Posted on 03/28/2014 5:03:31 AM PDT by afraidfortherepublic
You wont read about the International Classification of Disease (ICD) on TMZ or hear it discussed on The View, but it has the potential to be an unpleasant October surprise in the health care world. It is a list of codes that physicians and hospitals use when billing insurance companies. These codes cover all manner of medical diagnoses for diseases, conditions, and injuries.
The first version of the ICD appeared in 1946, with periodic revisions since. Six months from now, on October 1, the latest version, the ICD-10, will be implemented in the U.S. We are late to the party, with other countries having implemented this over the past 15 years. The ICD-10 has already been delayed for a year, but the administration promises no further delays.

- - - -

TASK INSTRUCTIONS
1: In the ICD-10 post, what kinds of things do the medical diagnosis codes cover? List each one.
2: Print the ICD-10 post's wording from "The first version" up to and including "no further delays.".

Stored dataset items
- - - -

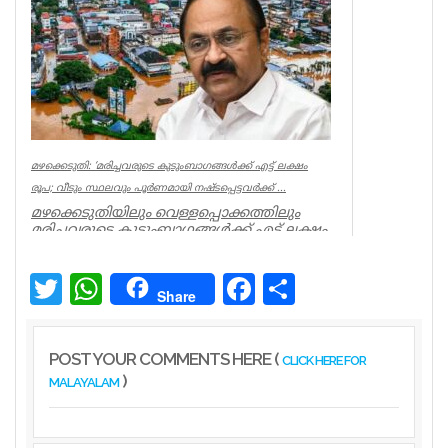
Latest News
മഴക്കെടുതി: ‘മരിച്ചവരുടെ കുടുംബാഗങ്ങൾക്ക് എട്ട് ലക്ഷം
രൂപ; വീടും സ്ഥലവും പൂർണമായി നഷ്ടപ്പെട്ടവർക്ക് ...
മഴക്കെടുതിയിലും വെള്ളപ്പൊക്കത്തിലും
മരിച്ചവരുടെ കുടുംബാഗങ്ങൾക്ക് എട്ട് ലക്ഷം
രൂപ ധനസഹായം നൽകുമെന്ന്...
Kerala
Twitter
WhatsApp
Facebook
Share
Share
POST YOUR COMMENTS HERE (
CLICK HERE FOR
)
MALAYALAM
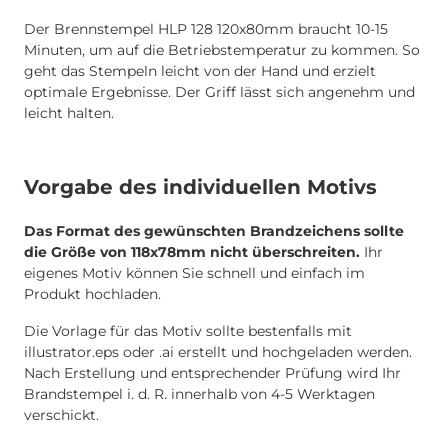
Der Brennstempel HLP 128 120x80mm braucht 10-15
Minuten, um auf die Betriebstemperatur zu kommen. So
geht das Stempeln leicht von der Hand und erzielt
optimale Ergebnisse. Der Griff lässt sich angenehm und
leicht halten.
Vorgabe des individuellen Motivs
Das Format des gewünschten Brandzeichens sollte
die Größe von 118x78mm nicht überschreiten.
Ihr
eigenes Motiv können Sie schnell und einfach im
Produkt hochladen.
Die Vorlage für das Motiv sollte bestenfalls mit
illustrator.eps oder .ai erstellt und hochgeladen werden.
Nach Erstellung und entsprechender Prüfung wird Ihr
Brandstempel i. d. R. innerhalb von 4-5 Werktagen
verschickt.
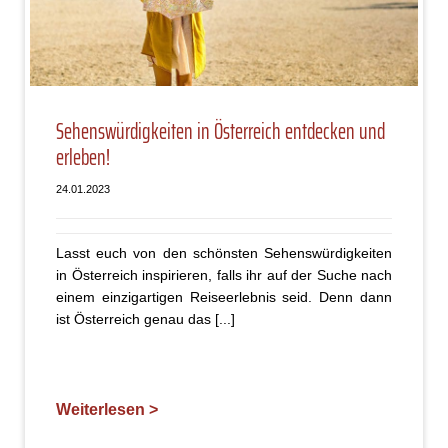
Sehenswürdigkeiten in Österreich entdecken und
erleben!
24.01.2023
Lasst euch von den schönsten Sehenswürdigkeiten
in Österreich inspirieren, falls ihr auf der Suche nach
einem einzigartigen Reiseerlebnis seid. Denn dann
ist Österreich genau das [...]
Weiterlesen >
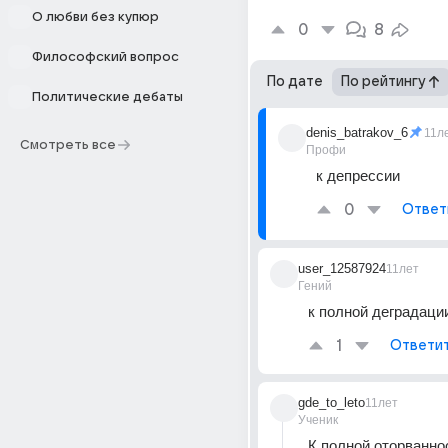
О любви без купюр
0
8
Философский вопрос
По дате
По рейтингу
Политические дебаты
denis_batrakov_6
11л
Смотреть все
Профи
к депрессии
0
Ответ
user_12587924
11лет
Гений
к полной деградаци
1
Ответи
gde_to_leto
11лет
Ученик
К полной оторваннос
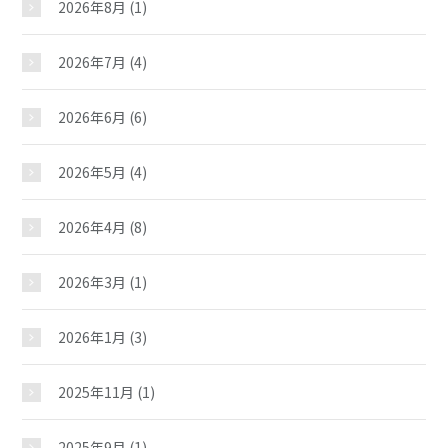
2026年8月
(1)
2026年7月
(4)
2026年6月
(6)
2026年5月
(4)
2026年4月
(8)
2026年3月
(1)
2026年1月
(3)
2025年11月
(1)
2025年9月
(1)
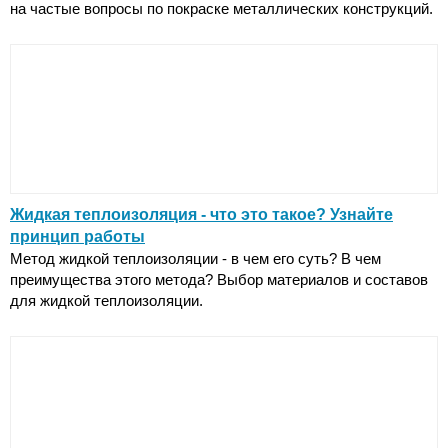
на частые вопросы по покраске металлических конструкций.
Жидкая теплоизоляция - что это такое? Узнайте
принцип работы
Метод жидкой теплоизоляции - в чем его суть? В чем
преимущества этого метода? Выбор материалов и составов
для жидкой теплоизоляции.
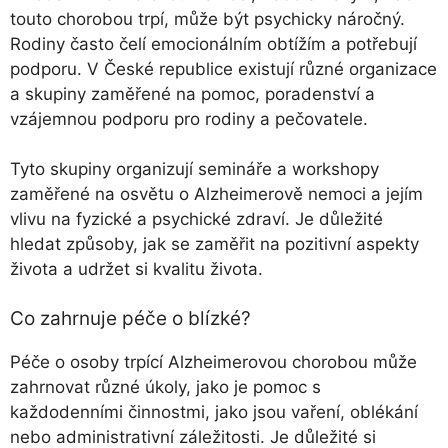
touto chorobou trpí, může být psychicky náročný.
Rodiny často čelí emocionálním obtížím a potřebují
podporu. V České republice existují různé organizace
a skupiny zaměřené na pomoc, poradenství a
vzájemnou podporu pro rodiny a pečovatele.
Tyto skupiny organizují semináře a workshopy
zaměřené na osvětu o Alzheimerově nemoci a jejím
vlivu na fyzické a psychické zdraví. Je důležité
hledat způsoby, jak se zaměřit na pozitivní aspekty
života a udržet si kvalitu života.
Co zahrnuje péče o blízké?
Péče o osoby trpící Alzheimerovou chorobou může
zahrnovat různé úkoly, jako je pomoc s
každodenními činnostmi, jako jsou vaření, oblékání
nebo administrativní záležitosti. Je důležité si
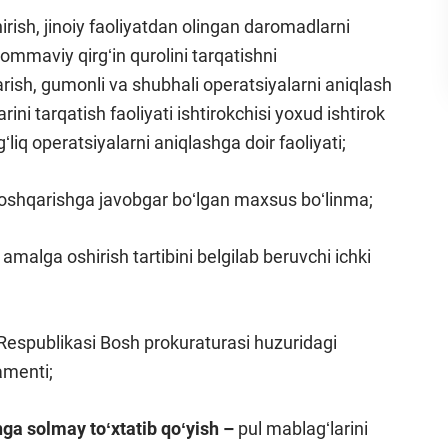
irish, jinoiy faoliyatdan olingan daromadlarni
 ommaviy qirgʻin qurolini tarqatishni
qarish, gumonli va shubhali operatsiyalarni aniqlash
ini tarqatish faoliyati ishtirokchisi yoxud ishtirok
liq operatsiyalarni aniqlashga doir faoliyati;
 boshqarishga javobgar boʻlgan maxsus boʻlinma;
a amalga oshirish tartibini belgilab beruvchi ichki
Respublikasi Bosh prokuraturasi huzuridagi
amenti;
hga solmay toʻxtatib qoʻyish –
pul mablagʻlarini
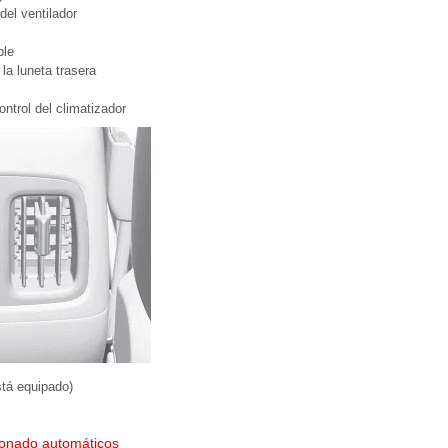
del ventilador
ple
la luneta trasera
ontrol del climatizador
stá equipado)
cionado automáticos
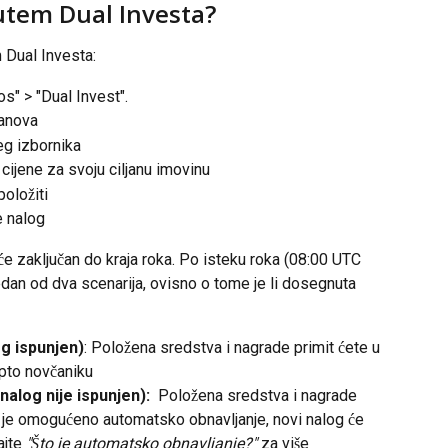
utem Dual Investa?
 Dual Investa:
os" > "Dual Invest".
lanova
eg izbornika
 cijene za svoju ciljanu imovinu
položiti
e nalog
e zaključan do kraja roka. Po isteku roka (08:00 UTC 
edan od dva scenarija, ovisno o tome je li dosegnuta 
og ispunjen)
: Položena sredstva i nagrade primit ćete u 
pto novčaniku
nalog nije ispunjen): 
 Položena sredstva i nagrade 
o je omogućeno automatsko obnavljanje, novi nalog će 
jte 
"Što je automatsko obnavljanje?" 
za više 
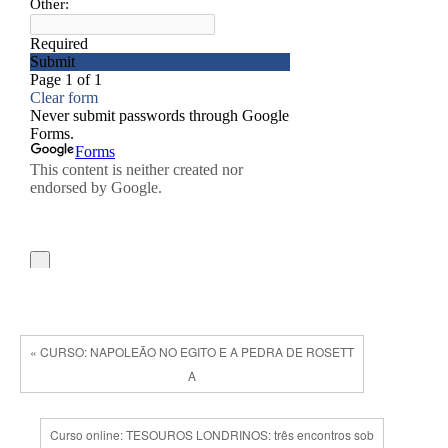
« CURSO: NAPOLEÃO NO EGITO E A PEDRA DE ROSETT
A
Curso online: TESOUROS LONDRINOS: três encontros sob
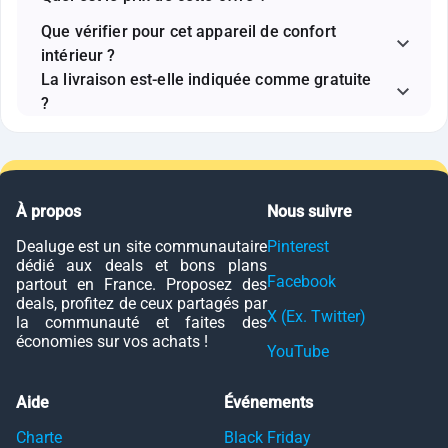
Que vérifier pour cet appareil de confort
intérieur ?
La livraison est-elle indiquée comme gratuite
?
À propos
Nous suivre
Dealuge est un site communautaire
Pinterest
dédié aux deals et bons plans
Facebook
partout en France. Proposez des
deals, profitez de ceux partagés par
X (Ex. Twitter)
la communauté et faites des
économies sur vos achats !
YouTube
Aide
Événements
Charte
Black Friday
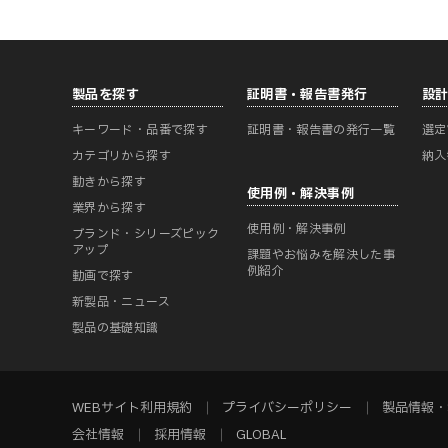
製品を探す
証明書・報告書発行
設
キーワード・品番で探す
証明書・報告書の発行一覧
選定
カテゴリから探す
納入
動きから探す
使用例・解決事例
業界から探す
使用例・解決事例
ブランド・シリーズピック
アップ
課題やお悩みを解決した事
例紹介
動画で探す
新製品・ニュース
製品の基礎知識
WEBサイト利用規約
プライバシーポリシー
製品情報・
会社情報
採用情報
GLOBAL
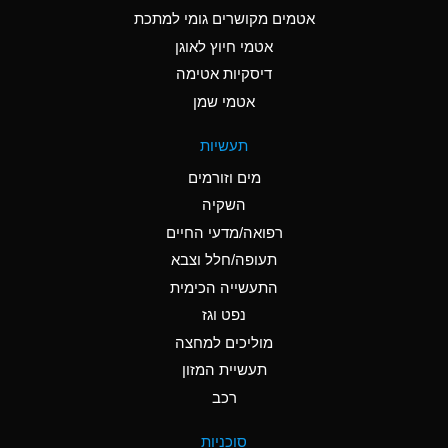
C
Ammonia Anhydrous
אטמים מקושרים גומי למתכת
אטמי חיוץ לאוגן
A
Ammonia Gas (cold)
דיסקיות אטימה
A
Ammonia Gas (hot)
אטמי שמן
*
Ammonium Carbonate
תעשיות
(Aqueous)
מים וזורמים
*
Ammonium Chloride
השקיה
(Aqueous)
רפואה/מדעי החיים
A
Ammonium Hydroxide
תעופה/חלל וצבא
(conc.)
התעשייה הכימית
נפט וגז
*
Ammonium Nitrate
(Aqueous)
מוליכים למחצה
תעשיית המזון
B
Ammonium Nitrite
רכב
(Aqueous)
*
Ammonium Persulfate
סוכניות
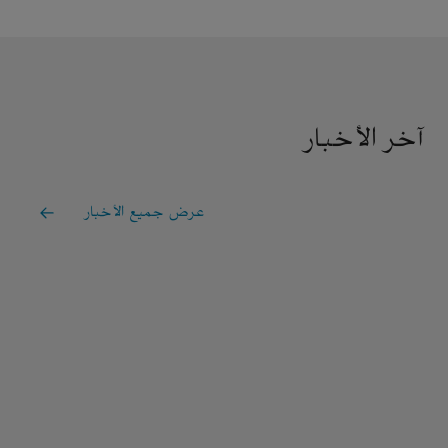
آخر الأخبار
عرض جميع الأخبار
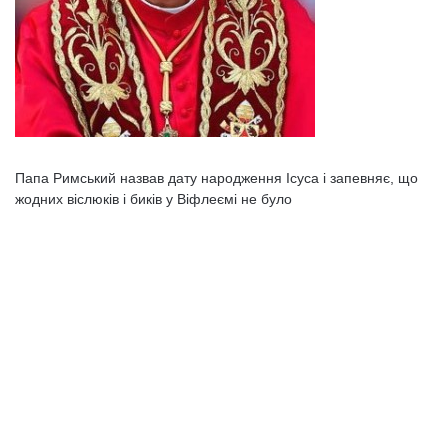
Папа Римський назвав дату народження Ісуса і запевняє, що
жодних віслюків і биків у Віфлеємі не було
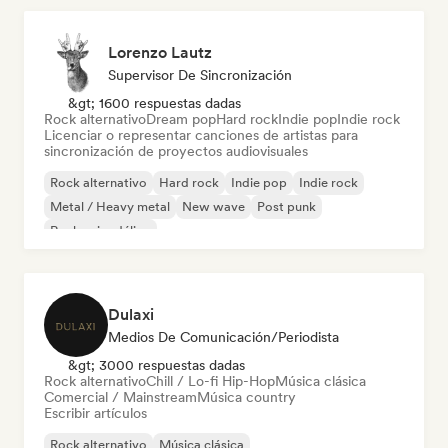
Lorenzo Lautz
Supervisor De Sincronización
&gt; 1600 respuestas dadas
Rock alternativo
Dream pop
Hard rock
Indie pop
Indie rock
Licenciar o representar canciones de artistas para
sincronización de proyectos audiovisuales
Rock alternativo
Hard rock
Indie pop
Indie rock
Metal / Heavy metal
New wave
Post punk
Rock psicodélico
Dulaxi
Medios De Comunicación/Periodista
&gt; 3000 respuestas dadas
Rock alternativo
Chill / Lo-fi Hip-Hop
Música clásica
Comercial / Mainstream
Música country
Escribir artículos
Rock alternativo
Música clásica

- - - -

EXPECTED RESULTS
1: diseases, conditions, injuries

2:
The first version of the ICD appeared in 1946, with periodic revisions since. Six months from now, on October 1, the latest version, the ICD-10, will be implemented in the U.S. We are late to the party, with other countries having implemented this over the past 15 years. The ICD-10 has already been delayed for a year, but the administration promises no further delays.